• **Dataset rows**:
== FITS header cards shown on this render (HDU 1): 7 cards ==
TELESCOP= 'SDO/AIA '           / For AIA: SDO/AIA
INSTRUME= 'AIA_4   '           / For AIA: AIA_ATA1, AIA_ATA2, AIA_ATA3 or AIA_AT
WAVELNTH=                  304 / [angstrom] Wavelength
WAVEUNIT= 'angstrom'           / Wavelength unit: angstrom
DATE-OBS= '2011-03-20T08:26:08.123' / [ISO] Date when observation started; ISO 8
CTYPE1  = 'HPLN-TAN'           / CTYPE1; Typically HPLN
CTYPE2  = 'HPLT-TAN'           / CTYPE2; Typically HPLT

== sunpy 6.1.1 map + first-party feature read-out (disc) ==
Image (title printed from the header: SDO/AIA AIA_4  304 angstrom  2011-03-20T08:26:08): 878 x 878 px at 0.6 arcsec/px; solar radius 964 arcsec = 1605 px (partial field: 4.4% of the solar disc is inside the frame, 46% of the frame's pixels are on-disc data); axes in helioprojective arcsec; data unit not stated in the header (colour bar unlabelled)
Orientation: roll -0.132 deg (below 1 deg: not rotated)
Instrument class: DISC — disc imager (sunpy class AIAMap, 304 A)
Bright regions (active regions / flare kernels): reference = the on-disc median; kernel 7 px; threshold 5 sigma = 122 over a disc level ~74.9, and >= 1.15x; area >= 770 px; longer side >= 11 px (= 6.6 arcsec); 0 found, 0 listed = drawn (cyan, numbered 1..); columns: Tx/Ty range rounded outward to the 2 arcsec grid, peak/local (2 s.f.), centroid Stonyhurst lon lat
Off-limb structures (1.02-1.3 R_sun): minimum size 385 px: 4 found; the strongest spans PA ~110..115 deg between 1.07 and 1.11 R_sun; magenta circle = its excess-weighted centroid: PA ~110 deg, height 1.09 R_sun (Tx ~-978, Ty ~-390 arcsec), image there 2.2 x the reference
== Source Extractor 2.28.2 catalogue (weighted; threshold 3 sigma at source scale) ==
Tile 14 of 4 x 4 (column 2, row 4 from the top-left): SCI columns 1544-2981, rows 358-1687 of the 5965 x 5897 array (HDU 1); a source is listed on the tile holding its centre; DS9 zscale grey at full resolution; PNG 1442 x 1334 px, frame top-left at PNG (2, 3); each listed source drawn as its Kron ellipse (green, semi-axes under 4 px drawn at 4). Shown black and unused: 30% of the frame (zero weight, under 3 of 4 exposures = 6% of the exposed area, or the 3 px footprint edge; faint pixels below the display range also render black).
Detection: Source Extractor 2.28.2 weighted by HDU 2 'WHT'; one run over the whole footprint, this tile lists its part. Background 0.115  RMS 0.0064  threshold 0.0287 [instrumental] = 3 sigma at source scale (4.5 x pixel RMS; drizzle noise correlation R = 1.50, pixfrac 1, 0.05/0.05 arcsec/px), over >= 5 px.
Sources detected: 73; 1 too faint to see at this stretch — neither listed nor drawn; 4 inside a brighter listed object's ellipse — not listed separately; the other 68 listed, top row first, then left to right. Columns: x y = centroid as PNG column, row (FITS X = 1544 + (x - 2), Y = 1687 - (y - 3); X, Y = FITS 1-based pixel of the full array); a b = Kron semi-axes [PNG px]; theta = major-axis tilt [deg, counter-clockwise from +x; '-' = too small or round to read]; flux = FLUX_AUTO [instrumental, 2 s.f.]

• **Task details**:
Write out the listing above again, word for word and line for line, with nothing changed.

• **Output of the task**:
== FITS header cards shown on this render (HDU 1): 7 cards ==
TELESCOP= 'SDO/AIA '           / For AIA: SDO/AIA
INSTRUME= 'AIA_4   '           / For AIA: AIA_ATA1, AIA_ATA2, AIA_ATA3 or AIA_AT
WAVELNTH=                  304 / [angstrom] Wavelength
WAVEUNIT= 'angstrom'           / Wavelength unit: angstrom
DATE-OBS= '2011-03-20T08:26:08.123' / [ISO] Date when observation started; ISO 8
CTYPE1  = 'HPLN-TAN'           / CTYPE1; Typically HPLN
CTYPE2  = 'HPLT-TAN'           / CTYPE2; Typically HPLT

== sunpy 6.1.1 map + first-party feature read-out (disc) ==
Image (title printed from the header: SDO/AIA AIA_4  304 angstrom  2011-03-20T08:26:08): 878 x 878 px at 0.6 arcsec/px; solar radius 964 arcsec = 1605 px (partial field: 4.4% of the solar disc is inside the frame, 46% of the frame's pixels are on-disc data); axes in helioprojective arcsec; data unit not stated in the header (colour bar unlabelled)
Orientation: roll -0.132 deg (below 1 deg: not rotated)
Instrument class: DISC — disc imager (sunpy class AIAMap, 304 A)
Bright regions (active regions / flare kernels): reference = the on-disc median; kernel 7 px; threshold 5 sigma = 122 over a disc level ~74.9, and >= 1.15x; area >= 770 px; longer side >= 11 px (= 6.6 arcsec); 0 found, 0 listed = drawn (cyan, numbered 1..); columns: Tx/Ty range rounded outward to the 2 arcsec grid, peak/local (2 s.f.), centroid Stonyhurst lon lat
Off-limb structures (1.02-1.3 R_sun): minimum size 385 px: 4 found; the strongest spans PA ~110..115 deg between 1.07 and 1.11 R_sun; magenta circle = its excess-weighted centroid: PA ~110 deg, height 1.09 R_sun (Tx ~-978, Ty ~-390 arcsec), image there 2.2 x the reference
== Source Extractor 2.28.2 catalogue (weighted; threshold 3 sigma at source scale) ==
Tile 14 of 4 x 4 (column 2, row 4 from the top-left): SCI columns 1544-2981, rows 358-1687 of the 5965 x 5897 array (HDU 1); a source is listed on the tile holding its centre; DS9 zscale grey at full resolution; PNG 1442 x 1334 px, frame top-left at PNG (2, 3); each listed source drawn as its Kron ellipse (green, semi-axes under 4 px drawn at 4). Shown black and unused: 30% of the frame (zero weight, under 3 of 4 exposures = 6% of the exposed area, or the 3 px footprint edge; faint pixels below the display range also render black).
Detection: Source Extractor 2.28.2 weighted by HDU 2 'WHT'; one run over the whole footprint, this tile lists its part. Background 0.115  RMS 0.0064  threshold 0.0287 [instrumental] = 3 sigma at source scale (4.5 x pixel RMS; drizzle noise correlation R = 1.50, pixfrac 1, 0.05/0.05 arcsec/px), over >= 5 px.
Sources detected: 73; 1 too faint to see at this stretch — neither listed nor drawn; 4 inside a brighter listed object's ellipse — not listed separately; the other 68 listed, top row first, then left to right. Columns: x y = centroid as PNG column, row (FITS X = 1544 + (x - 2), Y = 1687 - (y - 3); X, Y = FITS 1-based pixel of the full array); a b = Kron semi-axes [PNG px]; theta = major-axis tilt [deg, counter-clockwise from +x; '-' = too small or round to read]; flux = FLUX_AUTO [instrumental, 2 s.f.]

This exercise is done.